Aphid populations frequently include phenotypes that are resistant to parasitism by hymenopterous parasitoid wasps, which is often attributed to the presence of 'protective' facultative endosymbionts residing in aphid tissues, particularly Hamiltonella defensa. In field conditions, under parasitoid pressure, the observed coexistence of aphids with and without protective symbionts cannot be explained by their difference in fitness alone. Using the cereal aphid Rhopalosiphum padi as a model, we propose an alternative mechanism whereby parasitoids are more efficient at finding common phenotypes of aphid and experience a fitness cost when switching to the less common phenotype. We construct a model based on delay differential equations and parameterize and validate the model with values within the ranges obtained from experimental studies.
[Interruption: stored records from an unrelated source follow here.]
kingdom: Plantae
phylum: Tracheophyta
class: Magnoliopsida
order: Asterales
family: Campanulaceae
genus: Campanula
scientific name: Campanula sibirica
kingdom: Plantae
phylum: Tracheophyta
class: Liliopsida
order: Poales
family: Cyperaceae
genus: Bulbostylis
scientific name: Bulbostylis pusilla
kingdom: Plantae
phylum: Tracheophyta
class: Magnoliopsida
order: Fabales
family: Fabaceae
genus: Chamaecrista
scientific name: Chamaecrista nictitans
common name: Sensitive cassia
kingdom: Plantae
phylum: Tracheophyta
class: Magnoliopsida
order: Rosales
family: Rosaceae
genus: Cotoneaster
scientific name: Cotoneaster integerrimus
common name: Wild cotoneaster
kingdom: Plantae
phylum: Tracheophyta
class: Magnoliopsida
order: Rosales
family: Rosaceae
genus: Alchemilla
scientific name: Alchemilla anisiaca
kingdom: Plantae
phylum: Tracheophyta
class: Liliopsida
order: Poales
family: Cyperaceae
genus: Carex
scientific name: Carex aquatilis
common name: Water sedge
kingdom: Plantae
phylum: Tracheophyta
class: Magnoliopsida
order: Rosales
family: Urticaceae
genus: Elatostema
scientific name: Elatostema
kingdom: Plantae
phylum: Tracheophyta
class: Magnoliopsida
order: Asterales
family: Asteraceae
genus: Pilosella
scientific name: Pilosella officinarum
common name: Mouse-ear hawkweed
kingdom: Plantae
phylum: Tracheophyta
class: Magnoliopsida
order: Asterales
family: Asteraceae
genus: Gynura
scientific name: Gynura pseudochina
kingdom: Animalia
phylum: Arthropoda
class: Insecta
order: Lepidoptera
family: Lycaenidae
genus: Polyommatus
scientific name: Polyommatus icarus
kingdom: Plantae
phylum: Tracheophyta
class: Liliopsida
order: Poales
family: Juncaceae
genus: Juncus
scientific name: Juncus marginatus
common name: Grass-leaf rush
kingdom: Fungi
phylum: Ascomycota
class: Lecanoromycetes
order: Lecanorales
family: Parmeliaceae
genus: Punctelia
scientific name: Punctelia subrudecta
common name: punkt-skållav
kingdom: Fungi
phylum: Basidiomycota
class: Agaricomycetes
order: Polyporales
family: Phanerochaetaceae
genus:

We then use it to explore the possible effects on system dynamics under conditions of environmental stress, using our existing data on the effects of drought stress in crops as an example. We show the 'switching penalty' incurred by parasitoids leads to stable coexistence of aphids with and without H. defensa and provides a potential mechanism for maintaining phenotypic diversity among host organisms. We show that drought-induced reduction in aphid development time has little impact. However, greater reduction in fecundity on droughted plants of symbiont-protected aphids can cause insect population cycles when the system would be stable in the absence of drought stress. The stabilizing effect of the increased efficiency in dealing with more commonly encountered host phenotypes is applicable to a broad range of consumer-resource systems and could explain stable coexistence in competitive environments. The loss of stable coexistence when drought has different effects on the competing aphid phenotypes highlights the importance of scenario testing when considering biocontrol for pest management.